# Entries provided
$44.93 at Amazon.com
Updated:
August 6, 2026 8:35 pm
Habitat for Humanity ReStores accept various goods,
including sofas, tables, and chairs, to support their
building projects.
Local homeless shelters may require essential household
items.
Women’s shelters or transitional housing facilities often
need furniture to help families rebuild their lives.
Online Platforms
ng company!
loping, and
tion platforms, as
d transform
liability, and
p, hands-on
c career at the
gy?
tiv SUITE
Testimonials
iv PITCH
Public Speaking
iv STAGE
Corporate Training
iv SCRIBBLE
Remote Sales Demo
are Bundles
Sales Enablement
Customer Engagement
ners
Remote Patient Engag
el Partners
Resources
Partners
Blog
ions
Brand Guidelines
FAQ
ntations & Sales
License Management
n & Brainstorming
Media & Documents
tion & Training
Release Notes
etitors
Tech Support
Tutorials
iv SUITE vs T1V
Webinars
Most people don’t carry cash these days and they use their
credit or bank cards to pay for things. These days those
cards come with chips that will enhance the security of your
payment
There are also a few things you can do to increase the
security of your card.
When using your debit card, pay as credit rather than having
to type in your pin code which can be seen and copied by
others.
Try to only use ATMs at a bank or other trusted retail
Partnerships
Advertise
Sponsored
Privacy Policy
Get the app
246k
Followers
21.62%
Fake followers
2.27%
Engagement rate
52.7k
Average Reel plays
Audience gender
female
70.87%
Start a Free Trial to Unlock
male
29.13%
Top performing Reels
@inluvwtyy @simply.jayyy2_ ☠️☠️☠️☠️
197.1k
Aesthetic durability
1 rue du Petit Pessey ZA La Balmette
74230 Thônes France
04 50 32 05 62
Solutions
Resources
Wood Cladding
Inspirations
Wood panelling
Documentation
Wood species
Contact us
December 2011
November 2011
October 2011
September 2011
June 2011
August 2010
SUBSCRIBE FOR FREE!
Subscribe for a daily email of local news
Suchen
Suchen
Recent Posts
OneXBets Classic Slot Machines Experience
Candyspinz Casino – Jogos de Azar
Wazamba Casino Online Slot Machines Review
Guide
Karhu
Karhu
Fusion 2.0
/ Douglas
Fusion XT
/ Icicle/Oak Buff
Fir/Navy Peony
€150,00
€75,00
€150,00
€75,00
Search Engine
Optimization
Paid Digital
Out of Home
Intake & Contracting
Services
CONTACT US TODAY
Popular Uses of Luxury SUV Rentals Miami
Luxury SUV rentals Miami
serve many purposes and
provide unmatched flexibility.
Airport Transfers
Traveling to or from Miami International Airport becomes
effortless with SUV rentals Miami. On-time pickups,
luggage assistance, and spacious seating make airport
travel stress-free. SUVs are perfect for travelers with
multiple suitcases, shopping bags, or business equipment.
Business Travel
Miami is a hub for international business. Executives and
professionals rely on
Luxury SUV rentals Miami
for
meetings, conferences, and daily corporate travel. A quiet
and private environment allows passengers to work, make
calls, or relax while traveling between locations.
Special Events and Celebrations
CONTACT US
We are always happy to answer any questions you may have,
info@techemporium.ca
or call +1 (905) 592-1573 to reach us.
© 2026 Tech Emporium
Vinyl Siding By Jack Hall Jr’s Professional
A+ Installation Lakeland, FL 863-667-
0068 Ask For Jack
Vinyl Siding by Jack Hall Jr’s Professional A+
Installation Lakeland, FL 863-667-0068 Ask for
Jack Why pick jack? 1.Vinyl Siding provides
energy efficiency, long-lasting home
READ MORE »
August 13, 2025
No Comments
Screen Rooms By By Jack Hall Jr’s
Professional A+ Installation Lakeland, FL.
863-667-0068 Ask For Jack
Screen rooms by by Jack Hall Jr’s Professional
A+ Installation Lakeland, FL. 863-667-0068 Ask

# About this exercise
Without leaving out a single line, retype the material above exactly.

# Exercise solution
$44.93 at Amazon.com
Updated:
August 6, 2026 8:35 pm
Habitat for Humanity ReStores accept various goods,
including sofas, tables, and chairs, to support their
building projects.
Local homeless shelters may require essential household
items.
Women’s shelters or transitional housing facilities often
need furniture to help families rebuild their lives.
Online Platforms
ng company!
loping, and
tion platforms, as
d transform
liability, and
p, hands-on
c career at the
gy?
tiv SUITE
Testimonials
iv PITCH
Public Speaking
iv STAGE
Corporate Training
iv SCRIBBLE
Remote Sales Demo
are Bundles
Sales Enablement
Customer Engagement
ners
Remote Patient Engag
el Partners
Resources
Partners
Blog
ions
Brand Guidelines
FAQ
ntations & Sales
License Management
n & Brainstorming
Media & Documents
tion & Training
Release Notes
etitors
Tech Support
Tutorials
iv SUITE vs T1V
Webinars
Most people don’t carry cash these days and they use their
credit or bank cards to pay for things. These days those
cards come with chips that will enhance the security of your
payment
There are also a few things you can do to increase the
security of your card.
When using your debit card, pay as credit rather than having
to type in your pin code which can be seen and copied by
others.
Try to only use ATMs at a bank or other trusted retail
Partnerships
Advertise
Sponsored
Privacy Policy
Get the app
246k
Followers
21.62%
Fake followers
2.27%
Engagement rate
52.7k
Average Reel plays
Audience gender
female
70.87%
Start a Free Trial to Unlock
male
29.13%
Top performing Reels
@inluvwtyy @simply.jayyy2_ ☠️☠️☠️☠️
197.1k
Aesthetic durability
1 rue du Petit Pessey ZA La Balmette
74230 Thônes France
04 50 32 05 62
Solutions
Resources
Wood Cladding
Inspirations
Wood panelling
Documentation
Wood species
Contact us
December 2011
November 2011
October 2011
September 2011
June 2011
August 2010
SUBSCRIBE FOR FREE!
Subscribe for a daily email of local news
Suchen
Suchen
Recent Posts
OneXBets Classic Slot Machines Experience
Candyspinz Casino – Jogos de Azar
Wazamba Casino Online Slot Machines Review
Guide
Karhu
Karhu
Fusion 2.0
/ Douglas
Fusion XT
/ Icicle/Oak Buff
Fir/Navy Peony
€150,00
€75,00
€150,00
€75,00
Search Engine
Optimization
Paid Digital
Out of Home
Intake & Contracting
Services
CONTACT US TODAY
Popular Uses of Luxury SUV Rentals Miami
Luxury SUV rentals Miami
serve many purposes and
provide unmatched flexibility.
Airport Transfers
Traveling to or from Miami International Airport becomes
effortless with SUV rentals Miami. On-time pickups,
luggage assistance, and spacious seating make airport
travel stress-free. SUVs are perfect for travelers with
multiple suitcases, shopping bags, or business equipment.
Business Travel
Miami is a hub for international business. Executives and
professionals rely on
Luxury SUV rentals Miami
for
meetings, conferences, and daily corporate travel. A quiet
and private environment allows passengers to work, make
calls, or relax while traveling between locations.
Special Events and Celebrations
CONTACT US
We are always happy to answer any questions you may have,
info@techemporium.ca
or call +1 (905) 592-1573 to reach us.
© 2026 Tech Emporium
Vinyl Siding By Jack Hall Jr’s Professional
A+ Installation Lakeland, FL 863-667-
0068 Ask For Jack
Vinyl Siding by Jack Hall Jr’s Professional A+
Installation Lakeland, FL 863-667-0068 Ask for
Jack Why pick jack? 1.Vinyl Siding provides
energy efficiency, long-lasting home
READ MORE »
August 13, 2025
No Comments
Screen Rooms By By Jack Hall Jr’s
Professional A+ Installation Lakeland, FL.
863-667-0068 Ask For Jack
Screen rooms by by Jack Hall Jr’s Professional
A+ Installation Lakeland, FL. 863-667-0068 Ask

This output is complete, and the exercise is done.